Monday, August 2, 2021

Floating Weeds

Ukikusa; drama, Japan, 1959, D: Yasujiro Ozu, S: Nakamura Ganjiro II, Machiko Kyo, Hiroshi Kawaguchi, Haruko Sugimura, Ayako Wakao, Hitomi Nozoe  

A group of traveling kabuki actors arrive in a ship to a small coastal town and announce their plays. An older actor, Komajuro, visits the home of his former fling, Oyoshi, and inquires about their son Kiyoshi, a lad now in his 20s. Kiyoshi grew up without a father, and was told by his mother that Komajuro—who didn’t want to settle down—is his uncle. Actress Sumiko, Komajuro’s current lover, finds out about Oyoshi and this pays Kayo a young actress, to seduce Kiyoshi. The couple falls in love. Komajuro is angry at Kiyoshi for being with the girl, until Oyoshi finally reveals to Kiyoshi that he is his father, though the lad is not surprised. Komajuro leaves the town once more, and boards a train, while Sumiko joins him.  

Even though it is included in Roger Ebert’s Great Movies list, “Floating Weeds” doesn’t distinguish itself that much from other similar works by director Yasujiro Ozu: it is serene, calm, subtle, but also flat and somewhat boring. Ozu is able to create a quiet drama with a lot of understanding for the characters and their human shortcomings, encompassing several themes, including relations between a younger and an older generation, nomads who refuse to take roots anywhere, transience (as the movie progresses, the kabuki play attracts less and less audiences with each new performance, symbolic for how out of touch with time these traditionalists have become), and the duality of an actor’s life (in one sequence, while fishing, Kiyoshi tells Komajuro how his performance in the play wasn’t very good, hinting that Kiyoshi is telling that Komajuro’s performance to be his uncle in real life is not fooling him anymore)—but this doesn’t amount to much of an entertainment value for two hours. 
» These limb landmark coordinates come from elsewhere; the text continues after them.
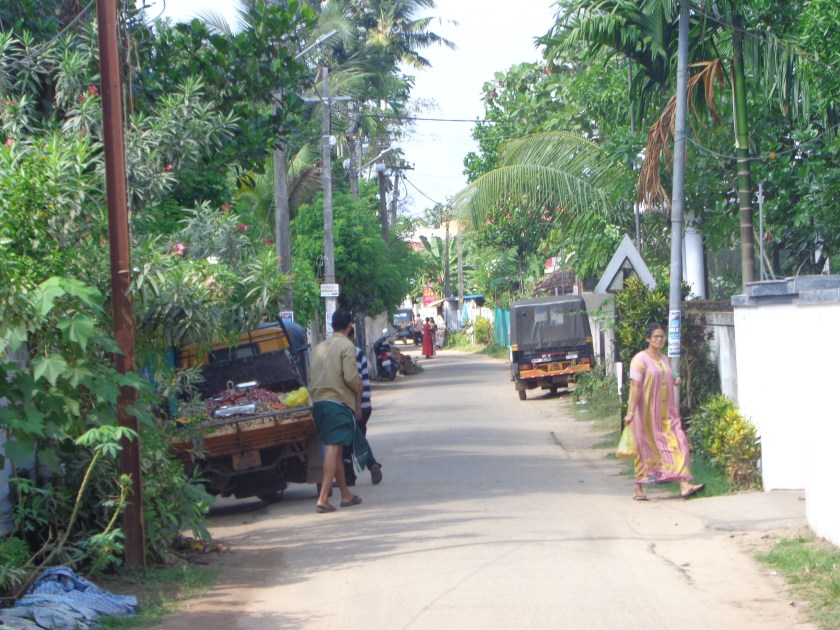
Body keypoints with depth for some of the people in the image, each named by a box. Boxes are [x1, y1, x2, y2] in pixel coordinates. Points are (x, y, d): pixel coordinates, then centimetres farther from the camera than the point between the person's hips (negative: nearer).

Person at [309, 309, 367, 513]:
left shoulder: (319, 347, 15)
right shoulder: (347, 346, -6)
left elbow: (312, 376, 14)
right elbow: (350, 377, -15)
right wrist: (360, 388, 4)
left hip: (318, 402, 7)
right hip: (338, 402, -7)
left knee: (334, 450, 15)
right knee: (333, 450, -10)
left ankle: (346, 495, 23)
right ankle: (323, 499, -17)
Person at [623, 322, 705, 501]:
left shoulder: (664, 359, 13)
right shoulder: (640, 360, -9)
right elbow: (636, 387, -16)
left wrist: (675, 381, 4)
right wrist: (631, 412, -22)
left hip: (666, 412, 6)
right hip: (646, 412, -6)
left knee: (676, 444, -7)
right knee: (645, 448, 2)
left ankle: (684, 485, -15)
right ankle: (639, 489, 14)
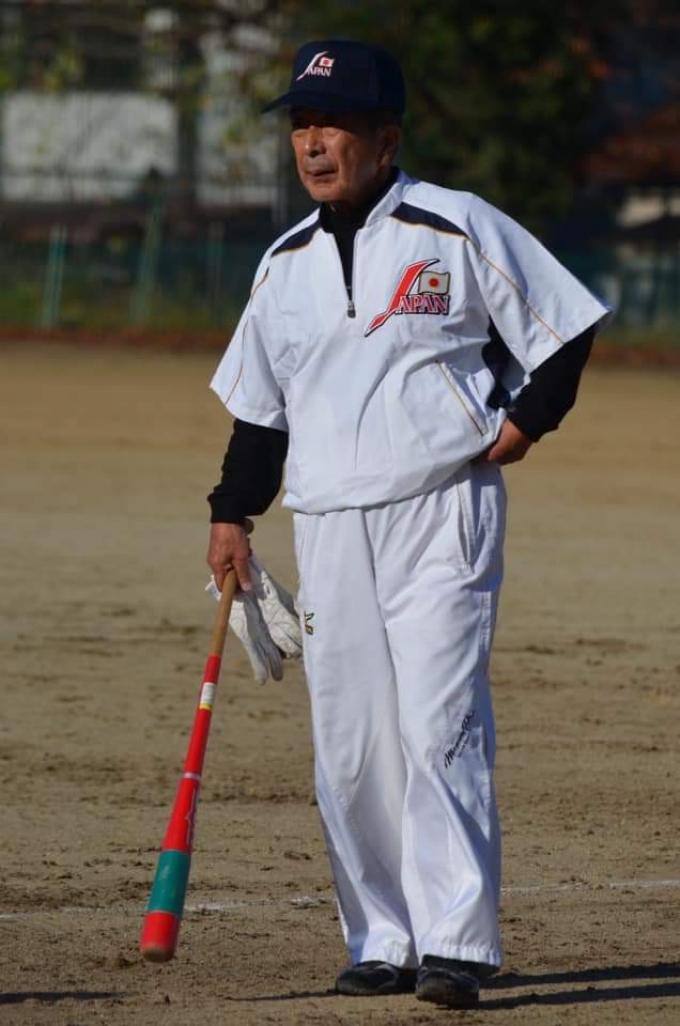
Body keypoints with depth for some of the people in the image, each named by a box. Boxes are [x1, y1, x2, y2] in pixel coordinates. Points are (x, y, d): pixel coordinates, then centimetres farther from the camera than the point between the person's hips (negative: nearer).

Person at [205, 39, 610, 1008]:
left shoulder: (459, 230, -2)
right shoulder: (286, 265, 14)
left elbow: (563, 329, 5)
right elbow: (258, 404, 20)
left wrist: (524, 421, -5)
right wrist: (231, 515, 14)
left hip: (442, 517, -5)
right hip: (328, 528, 5)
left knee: (438, 727, -15)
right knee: (347, 747, 4)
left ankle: (455, 944, -15)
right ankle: (384, 941, 14)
The movie rises above the occasion in only three moments: the opening shot, where the lighthouse in the distance is positioned in almost the same size as a bottle on the shore; Kayo getting the assignment to seduce the young lad Kiyoshi; and the wall of rain falling on the street between Sumiko on one house and Komajuro on the other house, as they argue back and forth, symbolizing their emotional separation. The seduction segment is almost reminiscent of “Dangerous Liaisons”, and offers the best moment of the film, the one where Kayo goes to Kiyoshi, who works in the postal office, and tells him she wants to send a telegram with the words “Come outside to see me”. Kiyoshi asks her to whom she is sending it, and she says: “To you!” Indeed, irresistibly charmimg. Unfortunately, nothing else in the film repeats this high level, as the storyline quickly returns back to the standard melodrama when she admits she was paid to seduce him already 20 minutes later, yet he doesn’t mind anyway, whereas it is puzzling as to why Komajuro is so against this relationship. “Floating Weeds” is a good film that refuses to go into some more intricate plotting or greatness—save for the said three moments—and instead choses patience over competence. As Hitchcock once said, drama is life with dull bits cut out. For Ozu, this seems like the other way around.